■ **Problems and tasks**
(1) From the Larix peak-fitting reply, reproduce the stretch from "Considering this, would" through "should refine well.".
(2) In the Larix peak-fitting reply, where is the arctangent's center said to belong?

[Ifeffit] Peak-Fitting Process in Larix

[Matt Newville]

Hi Ryan,

There are a couple of different questions here.  And it turns out that this
is also coming up against a few small bugs in code that are in the process
of being resolved ;).   I think this is going to be a long answer, first
the "how to do this", then a warning about the bug-let, then on
pseudo-Voigt in general.

First,  on doing peak fitting with arc-tangents in Larix:

> The parameters for the arctangent function are initially estimated using
the 'pick values from plot'
> feature. However, modifying these parameters doesn't result in
corresponding changes in the graph,
> making it difficult to ascertain if it aligns with the data points.
Considering this, would it be acceptable to
> set the arctangent's amplitude to 1 (normalised edge jump) and position
its centre a couple of eV below
> E0?

Yes, you can definitely change the initial values (and set bounds -- but be
careful about setting these too tightly).  Picking default values from the
plot is meant to be a rough value anyway.  The amplitude should be about 1
(and you could set this to be "positive"), and the center is "halfway up
the edge".  These values should refine well.

■ **Listed entries**
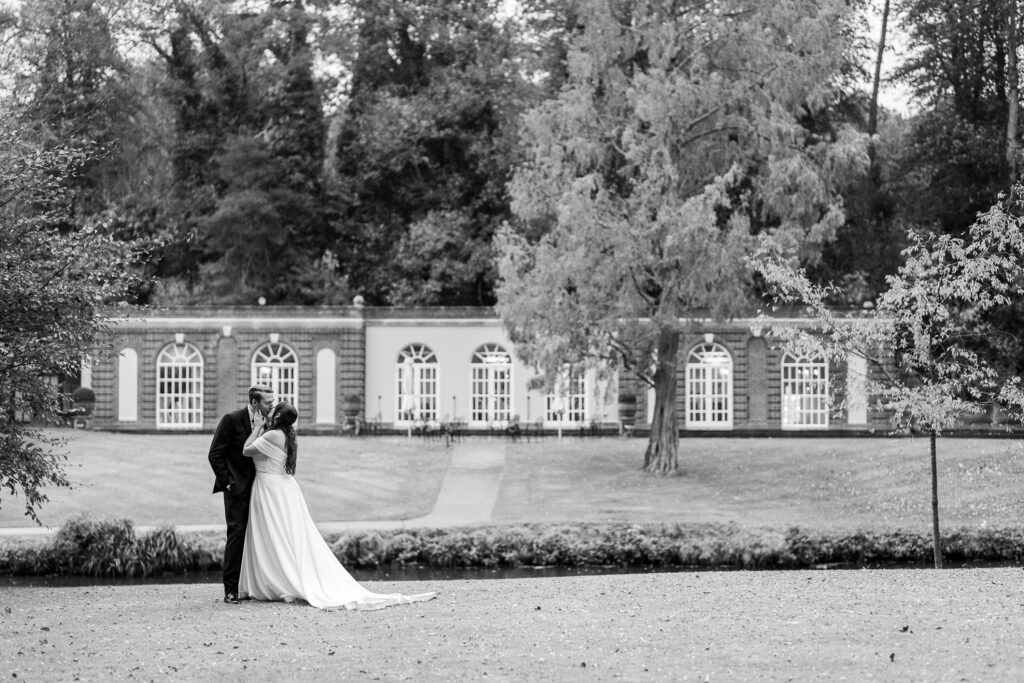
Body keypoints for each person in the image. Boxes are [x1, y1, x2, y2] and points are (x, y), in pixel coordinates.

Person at [238, 402, 436, 610]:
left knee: (276, 535)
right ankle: (282, 581)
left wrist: (258, 427)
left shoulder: (271, 435)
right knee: (284, 536)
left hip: (271, 489)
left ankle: (283, 582)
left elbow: (246, 450)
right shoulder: (287, 436)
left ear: (277, 416)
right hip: (282, 488)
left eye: (273, 410)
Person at [208, 384, 275, 604]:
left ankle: (258, 586)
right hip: (237, 488)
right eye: (267, 402)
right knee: (236, 535)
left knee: (261, 535)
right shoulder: (231, 419)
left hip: (262, 487)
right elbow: (215, 454)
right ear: (255, 402)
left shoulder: (269, 423)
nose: (271, 405)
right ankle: (230, 590)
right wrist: (227, 483)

■ **Responses per task**
(1)
Considering this, would it be acceptable to
> set the arctangent's amplitude to 1 (normalised edge jump) and position
its centre a couple of eV below
> E0?

Yes, you can definitely change the initial values (and set bounds -- but be
careful about setting these too tightly).  Picking default values from the
plot is meant to be a rough value anyway.  The amplitude should be about 1
(and you could set this to be "positive"), and the center is "halfway up
the edge".  These values should refine well.

(2) Halfway up the edge.